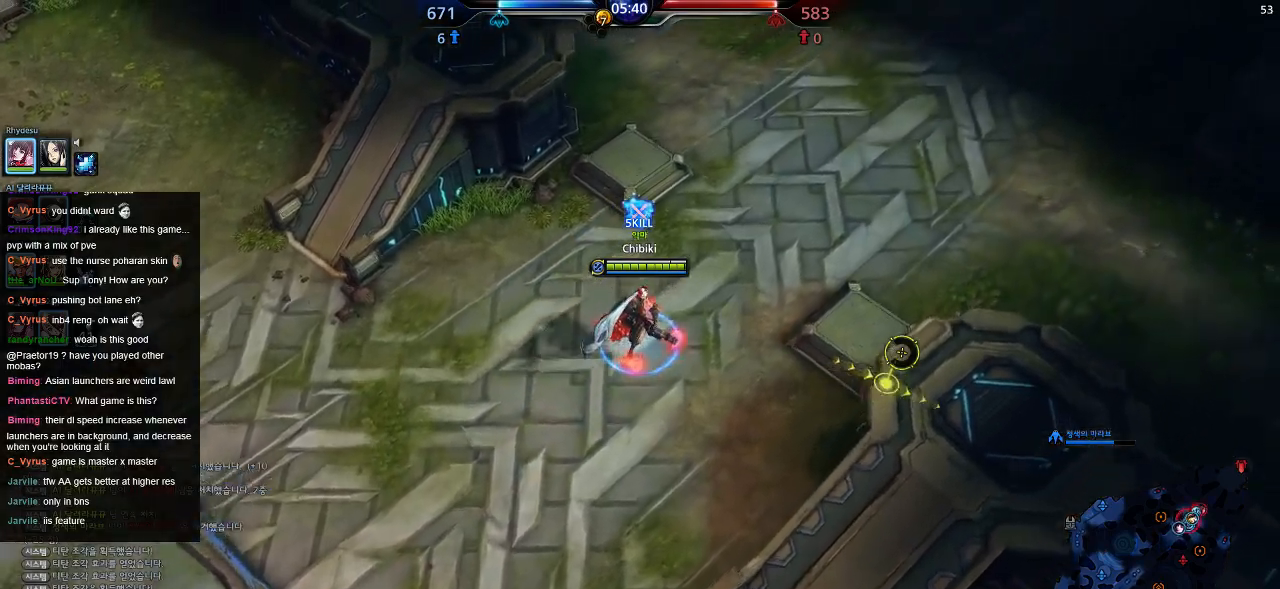
Gameplay with keyboard; each line is a JSON object with the keys held at the frame after it. "events" lists presses ("down") and releases ("up") of ".", "/", "0", "1", "2", "3", "4", "5", "6", "7", "8", "9", "a", "alt_l", "alt_r", "b", "backslash", "backspace", "c", "caps_lock", "comma", "ctrl_l", "ctrl_r", "d", "down", "e", "equals", "escape", "f", "f1", "f10", "f11", "f12", "f2", "f3", "f4", "f5", "f6", "f7", "f8", "f9", "g", "h", "i", "j", "k", "l", "lbracket", "left", "m", "minus", "n", "o", "p", "q", "quote", "r", "rbracket", "return", "right", "s", "semicolon", "shift_l", "shift_r", "space", "super", "t", "tab", "tilde", "u", "up", "v", "w", "x", "y" and "z" between this image and that frame as [ms after this image, input, new state], when the widget could be followed in between. No other keys are recorded. Mouse input is not recorded.
{"keys": ["d", "w"], "events": []}
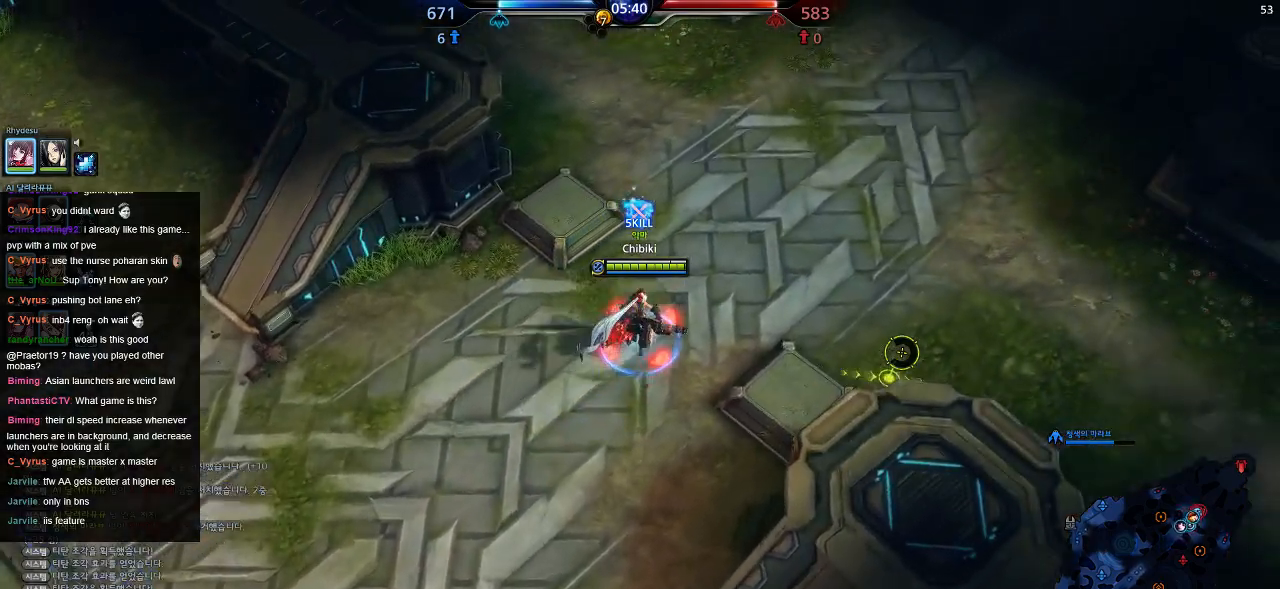
{"keys": ["d", "w"], "events": []}
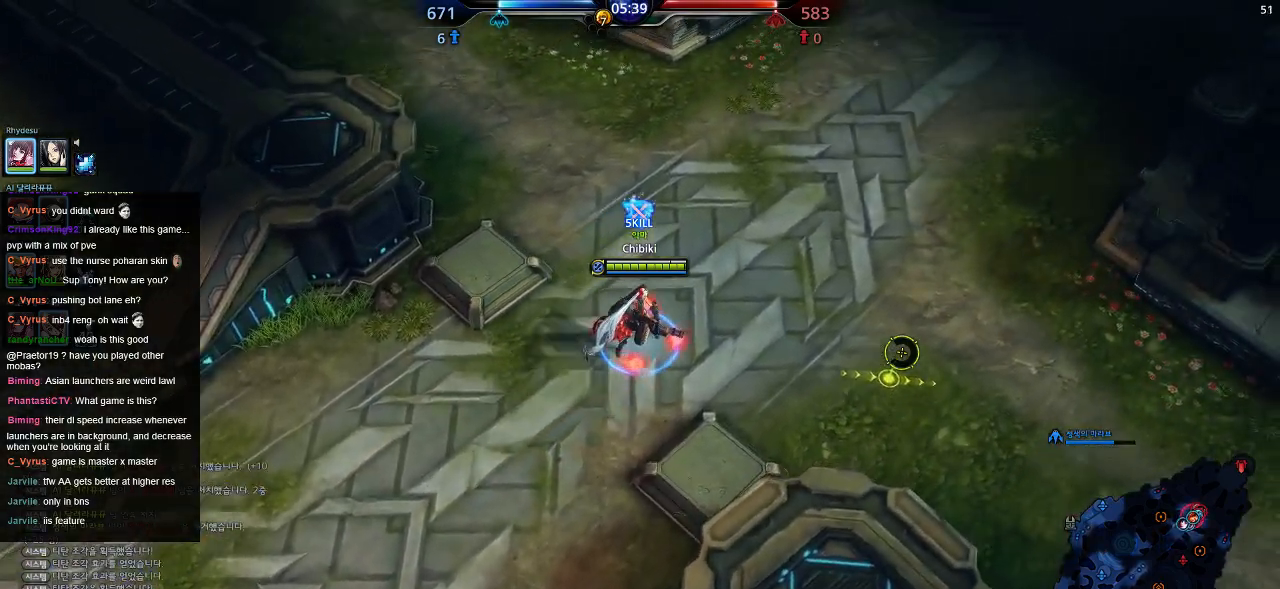
{"keys": ["d", "w"], "events": []}
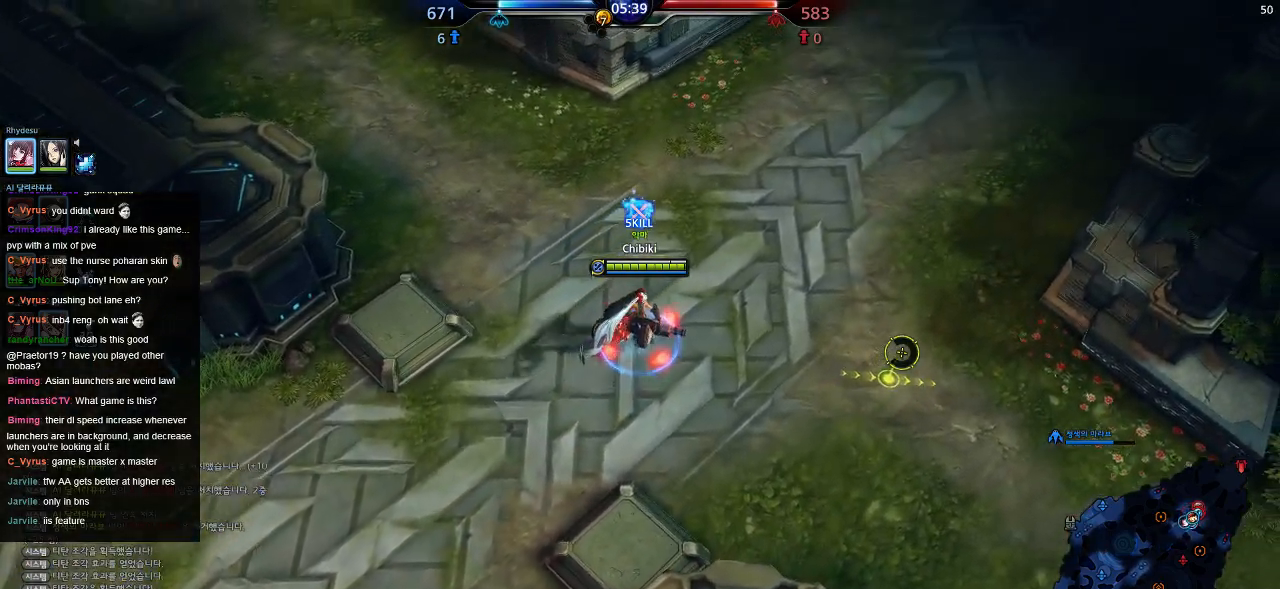
{"keys": ["d", "w"], "events": []}
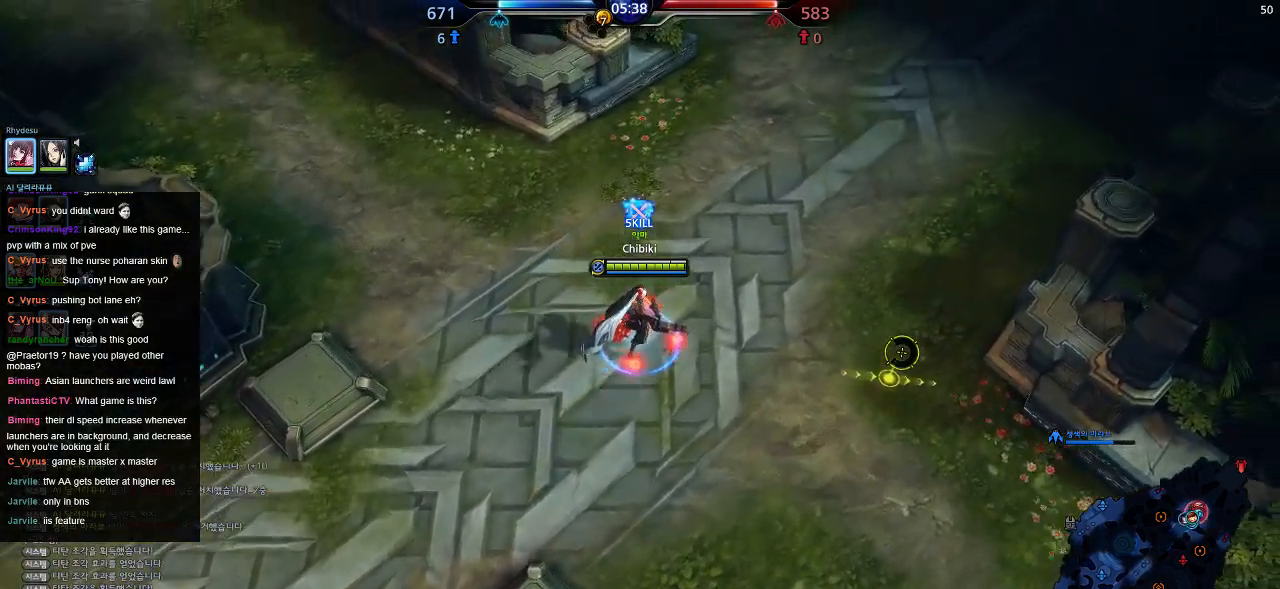
{"keys": ["d", "w"], "events": []}
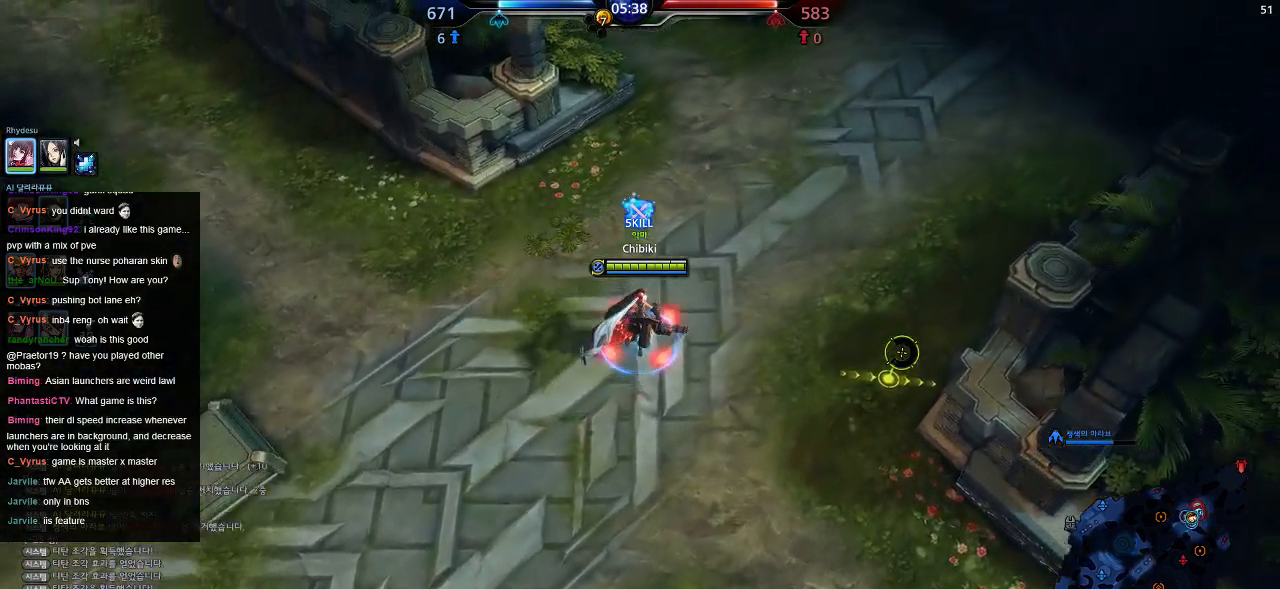
{"keys": ["d", "w"], "events": []}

* * *

Problem details: Return the data verbatim, leaving out the pictures it holds.

Reply to the exercise:
Gameplay with keyboard; each line is a JSON object with the keys held at the frame after it. "events" lists presses ("down") and releases ("up") of ".", "/", "0", "1", "2", "3", "4", "5", "6", "7", "8", "9", "a", "alt_l", "alt_r", "b", "backslash", "backspace", "c", "caps_lock", "comma", "ctrl_l", "ctrl_r", "d", "down", "e", "equals", "escape", "f", "f1", "f10", "f11", "f12", "f2", "f3", "f4", "f5", "f6", "f7", "f8", "f9", "g", "h", "i", "j", "k", "l", "lbracket", "left", "m", "minus", "n", "o", "p", "q", "quote", "r", "rbracket", "return", "right", "s", "semicolon", "shift_l", "shift_r", "space", "super", "t", "tab", "tilde", "u", "up", "v", "w", "x", "y" and "z" between this image and that frame as [ms after this image, input, new state], when the widget could be followed in between. No other keys are recorded. Mouse input is not recorded.
{"keys": ["d", "w"], "events": []}
{"keys": ["d", "w"], "events": []}
{"keys": ["d", "w"], "events": []}
{"keys": ["d", "w"], "events": []}
{"keys": ["d", "w"], "events": []}
{"keys": ["d", "w"], "events": []}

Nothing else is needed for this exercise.